As it is now, customers keep accounts open at their old and their new bank for as much as ninety days to make sure their credit doesn’t suffer because they missed important bills. They have to keep enough funds in both accounts to cover their bills until it’s all sorted out. That’s pretty hard for a lot of people to do.
It shouldn’t be that hard. Here’s how it should work: you walk into a new bank or a credit union and tell them you’ve decided to move your money there. They hand you the telephone so you can close your old account. Then your old bank and your new bank work it out.
The worst abuses are of financially struggling customers, who may have negative balances because of overdraft fees and the like. Now banks don’t let customers close accounts with a negative balance, and keep popping the accounts for more fees.

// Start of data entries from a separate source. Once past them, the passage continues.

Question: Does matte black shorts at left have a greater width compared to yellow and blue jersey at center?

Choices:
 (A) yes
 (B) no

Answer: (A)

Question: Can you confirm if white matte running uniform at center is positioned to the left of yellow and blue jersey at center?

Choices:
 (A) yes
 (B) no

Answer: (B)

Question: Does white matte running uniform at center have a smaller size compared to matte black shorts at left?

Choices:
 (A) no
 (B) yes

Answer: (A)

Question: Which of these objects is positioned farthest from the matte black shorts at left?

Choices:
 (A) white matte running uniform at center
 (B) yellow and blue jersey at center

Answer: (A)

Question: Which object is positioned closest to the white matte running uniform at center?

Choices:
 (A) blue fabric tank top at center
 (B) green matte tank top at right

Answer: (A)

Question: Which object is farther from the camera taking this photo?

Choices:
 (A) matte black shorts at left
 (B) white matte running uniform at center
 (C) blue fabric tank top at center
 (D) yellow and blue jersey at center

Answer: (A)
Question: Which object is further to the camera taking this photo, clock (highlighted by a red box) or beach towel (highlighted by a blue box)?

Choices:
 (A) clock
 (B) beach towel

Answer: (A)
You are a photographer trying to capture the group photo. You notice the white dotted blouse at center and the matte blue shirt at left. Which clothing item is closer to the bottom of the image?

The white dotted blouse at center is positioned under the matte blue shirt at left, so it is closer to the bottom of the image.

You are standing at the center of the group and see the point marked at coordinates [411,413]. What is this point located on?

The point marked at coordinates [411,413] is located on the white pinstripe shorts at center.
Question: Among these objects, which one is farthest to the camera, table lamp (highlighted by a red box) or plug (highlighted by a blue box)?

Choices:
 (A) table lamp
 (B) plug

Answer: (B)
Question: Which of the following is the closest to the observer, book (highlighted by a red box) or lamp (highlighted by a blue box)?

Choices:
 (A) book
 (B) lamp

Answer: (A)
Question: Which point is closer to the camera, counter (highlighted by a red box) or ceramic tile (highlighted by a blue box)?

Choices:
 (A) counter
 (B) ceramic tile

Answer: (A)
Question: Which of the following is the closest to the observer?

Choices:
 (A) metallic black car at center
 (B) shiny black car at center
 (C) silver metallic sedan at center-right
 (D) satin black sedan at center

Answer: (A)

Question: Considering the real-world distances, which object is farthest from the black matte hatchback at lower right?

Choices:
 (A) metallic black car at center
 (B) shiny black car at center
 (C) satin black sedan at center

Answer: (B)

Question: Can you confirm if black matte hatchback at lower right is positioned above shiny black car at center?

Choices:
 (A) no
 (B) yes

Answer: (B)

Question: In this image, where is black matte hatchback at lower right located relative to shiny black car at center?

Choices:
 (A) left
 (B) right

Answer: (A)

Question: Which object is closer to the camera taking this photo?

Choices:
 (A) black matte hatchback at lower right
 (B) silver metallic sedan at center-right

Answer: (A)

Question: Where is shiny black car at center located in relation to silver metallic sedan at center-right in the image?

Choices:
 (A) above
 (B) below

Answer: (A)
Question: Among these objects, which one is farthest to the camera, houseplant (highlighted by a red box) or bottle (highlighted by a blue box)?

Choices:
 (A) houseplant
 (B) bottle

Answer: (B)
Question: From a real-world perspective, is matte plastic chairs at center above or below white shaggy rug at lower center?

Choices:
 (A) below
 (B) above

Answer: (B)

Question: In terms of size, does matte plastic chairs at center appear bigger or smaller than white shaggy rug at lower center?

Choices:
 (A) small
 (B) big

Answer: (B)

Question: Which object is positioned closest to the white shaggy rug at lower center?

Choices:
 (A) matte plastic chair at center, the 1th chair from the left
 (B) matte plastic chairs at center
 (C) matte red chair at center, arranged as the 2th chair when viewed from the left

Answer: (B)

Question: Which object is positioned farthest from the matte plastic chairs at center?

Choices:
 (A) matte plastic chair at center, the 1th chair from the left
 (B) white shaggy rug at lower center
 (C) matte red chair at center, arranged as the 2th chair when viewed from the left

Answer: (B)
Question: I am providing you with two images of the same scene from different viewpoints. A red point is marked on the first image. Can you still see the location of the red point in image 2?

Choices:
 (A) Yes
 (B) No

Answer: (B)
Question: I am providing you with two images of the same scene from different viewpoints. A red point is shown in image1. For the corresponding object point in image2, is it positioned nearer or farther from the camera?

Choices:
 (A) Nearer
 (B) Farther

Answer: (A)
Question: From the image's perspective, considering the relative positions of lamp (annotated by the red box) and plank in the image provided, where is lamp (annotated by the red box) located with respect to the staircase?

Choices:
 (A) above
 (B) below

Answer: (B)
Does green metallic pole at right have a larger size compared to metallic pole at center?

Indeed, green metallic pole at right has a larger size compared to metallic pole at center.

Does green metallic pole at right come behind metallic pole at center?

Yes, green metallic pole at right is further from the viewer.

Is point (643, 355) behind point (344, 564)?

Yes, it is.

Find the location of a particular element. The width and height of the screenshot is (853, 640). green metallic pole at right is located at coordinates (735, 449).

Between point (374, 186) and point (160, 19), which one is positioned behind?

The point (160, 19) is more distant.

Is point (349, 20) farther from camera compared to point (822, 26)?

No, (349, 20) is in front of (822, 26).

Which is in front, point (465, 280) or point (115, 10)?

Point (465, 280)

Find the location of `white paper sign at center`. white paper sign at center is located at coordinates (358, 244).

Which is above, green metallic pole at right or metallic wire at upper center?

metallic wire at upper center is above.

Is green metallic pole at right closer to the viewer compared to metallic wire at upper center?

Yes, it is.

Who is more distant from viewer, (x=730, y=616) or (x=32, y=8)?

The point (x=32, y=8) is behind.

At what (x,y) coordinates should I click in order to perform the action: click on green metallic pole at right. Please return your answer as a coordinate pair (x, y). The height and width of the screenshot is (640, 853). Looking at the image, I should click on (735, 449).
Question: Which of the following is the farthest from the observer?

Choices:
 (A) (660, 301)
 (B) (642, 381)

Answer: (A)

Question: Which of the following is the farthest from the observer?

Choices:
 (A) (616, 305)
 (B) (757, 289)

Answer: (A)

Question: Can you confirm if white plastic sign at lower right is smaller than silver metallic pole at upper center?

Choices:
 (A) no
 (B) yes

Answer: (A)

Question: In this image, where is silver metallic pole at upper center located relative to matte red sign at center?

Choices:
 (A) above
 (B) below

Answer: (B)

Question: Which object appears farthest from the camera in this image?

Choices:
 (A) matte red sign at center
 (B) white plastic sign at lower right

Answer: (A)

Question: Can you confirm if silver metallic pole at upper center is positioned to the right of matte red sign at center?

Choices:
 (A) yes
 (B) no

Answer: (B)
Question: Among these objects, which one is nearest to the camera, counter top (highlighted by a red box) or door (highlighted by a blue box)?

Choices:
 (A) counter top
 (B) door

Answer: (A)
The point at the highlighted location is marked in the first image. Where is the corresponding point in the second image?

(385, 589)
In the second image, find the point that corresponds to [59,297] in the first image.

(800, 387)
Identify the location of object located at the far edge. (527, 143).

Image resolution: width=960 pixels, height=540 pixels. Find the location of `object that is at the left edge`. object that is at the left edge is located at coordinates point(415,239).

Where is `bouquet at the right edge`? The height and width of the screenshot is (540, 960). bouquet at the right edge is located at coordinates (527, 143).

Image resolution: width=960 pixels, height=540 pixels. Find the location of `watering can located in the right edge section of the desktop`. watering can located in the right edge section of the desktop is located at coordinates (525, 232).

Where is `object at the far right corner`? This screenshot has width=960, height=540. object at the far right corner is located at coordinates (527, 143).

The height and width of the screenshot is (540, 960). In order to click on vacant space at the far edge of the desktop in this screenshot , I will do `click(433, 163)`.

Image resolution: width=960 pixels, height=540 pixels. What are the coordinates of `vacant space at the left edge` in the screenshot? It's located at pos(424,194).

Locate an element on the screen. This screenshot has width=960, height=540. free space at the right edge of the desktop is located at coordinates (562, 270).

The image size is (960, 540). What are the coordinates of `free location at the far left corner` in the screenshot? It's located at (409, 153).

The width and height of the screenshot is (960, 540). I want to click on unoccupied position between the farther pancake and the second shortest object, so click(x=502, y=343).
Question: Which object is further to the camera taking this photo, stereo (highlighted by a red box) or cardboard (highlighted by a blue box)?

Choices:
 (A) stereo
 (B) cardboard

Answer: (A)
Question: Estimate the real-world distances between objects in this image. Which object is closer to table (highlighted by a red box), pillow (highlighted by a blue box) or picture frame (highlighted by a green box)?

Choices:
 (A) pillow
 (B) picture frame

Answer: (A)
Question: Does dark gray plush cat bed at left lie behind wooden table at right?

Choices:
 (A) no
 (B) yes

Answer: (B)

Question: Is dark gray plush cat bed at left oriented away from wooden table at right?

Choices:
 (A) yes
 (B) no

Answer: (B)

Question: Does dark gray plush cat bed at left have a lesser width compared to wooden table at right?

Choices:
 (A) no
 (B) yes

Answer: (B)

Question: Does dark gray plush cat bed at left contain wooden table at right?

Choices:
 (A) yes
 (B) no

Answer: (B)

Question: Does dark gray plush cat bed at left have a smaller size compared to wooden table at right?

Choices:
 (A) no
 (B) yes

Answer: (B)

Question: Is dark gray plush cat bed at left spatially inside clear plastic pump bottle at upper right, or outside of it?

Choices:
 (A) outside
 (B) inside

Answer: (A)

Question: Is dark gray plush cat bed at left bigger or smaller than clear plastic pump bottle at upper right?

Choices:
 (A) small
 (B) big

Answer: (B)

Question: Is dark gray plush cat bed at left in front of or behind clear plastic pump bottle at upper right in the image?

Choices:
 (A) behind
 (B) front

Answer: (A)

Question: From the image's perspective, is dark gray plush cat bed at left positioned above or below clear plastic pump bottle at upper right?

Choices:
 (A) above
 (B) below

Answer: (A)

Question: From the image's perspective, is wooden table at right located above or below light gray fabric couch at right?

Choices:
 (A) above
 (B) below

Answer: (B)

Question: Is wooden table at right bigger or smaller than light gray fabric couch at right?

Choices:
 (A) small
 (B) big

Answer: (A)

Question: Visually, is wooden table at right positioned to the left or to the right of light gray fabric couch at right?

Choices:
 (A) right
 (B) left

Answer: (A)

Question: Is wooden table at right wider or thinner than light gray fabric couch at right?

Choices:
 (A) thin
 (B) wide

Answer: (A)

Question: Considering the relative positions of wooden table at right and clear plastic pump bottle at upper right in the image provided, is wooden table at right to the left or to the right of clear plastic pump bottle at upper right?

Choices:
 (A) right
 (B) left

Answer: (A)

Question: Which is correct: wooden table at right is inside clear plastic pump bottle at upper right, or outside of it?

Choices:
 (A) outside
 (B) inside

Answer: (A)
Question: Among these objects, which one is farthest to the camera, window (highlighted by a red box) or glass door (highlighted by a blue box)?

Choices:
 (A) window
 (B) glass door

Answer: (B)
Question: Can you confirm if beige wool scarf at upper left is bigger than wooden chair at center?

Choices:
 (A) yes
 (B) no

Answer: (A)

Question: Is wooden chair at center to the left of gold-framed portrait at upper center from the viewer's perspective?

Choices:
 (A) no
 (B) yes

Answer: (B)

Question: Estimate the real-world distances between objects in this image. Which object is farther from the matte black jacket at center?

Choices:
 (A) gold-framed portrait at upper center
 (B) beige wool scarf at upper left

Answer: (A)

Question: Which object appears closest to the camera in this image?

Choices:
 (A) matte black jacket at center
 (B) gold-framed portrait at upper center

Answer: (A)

And banks blacklist customers with negative balances by reporting customers to ChexSystems. According to ChexSystems’ own website, ChexSystems is a “network…comprised of member Financial Institutions that regularly contribute information on mishandled checking and savings accounts to a central location. ChexSystems shares this information among member institutions to help them assess the risk of opening new accounts.”
Few banks will open an account for a consumer with a negative balance at another bank, and most will close a consumer’s account if they’ve already opened it. So even if a customer disputes the fees their bank charged, they have little choice but to pay the fees before they can open a new account at another bank.
The bill would require banks to close accounts even if the customer has a negative balance. The bank can still try to make the customer pay, but they have to close the account and turn off the meter, rather than continue to rack up recurring charges until the customer pays off the balance. And if the only reason the customer’s balance is negative is bank fees, the bank can’t tattle to ChexSystems.
So far Americans for Financial Reform, Center for Responsible Lending, Consumer Federation of America, the NAACP, The Leadership Conference of Civil and Human Rights, La Raza, the AFL-CIO and SEIU are on board. That’s kind of the usual coalition we’ve had behind consumer financial protection.
But because of the furor over new bank fees, Occupy Wall Street and all the rest, we’ve added an interesting new ally, The Progressive Change Campaign Committee. Their approach is a little less wonkish and buttoned-down than mine, but they’ve already collected more than 70,000 signatures on their petition supporting the bill.
And they’ve posted this video of them delivering the petitions to Occupy Wall Street:
We’re not going to pass real reform legislation on the strength of our policy arguments. We need the support of a popular movement. I’m glad to have PCCC’s help.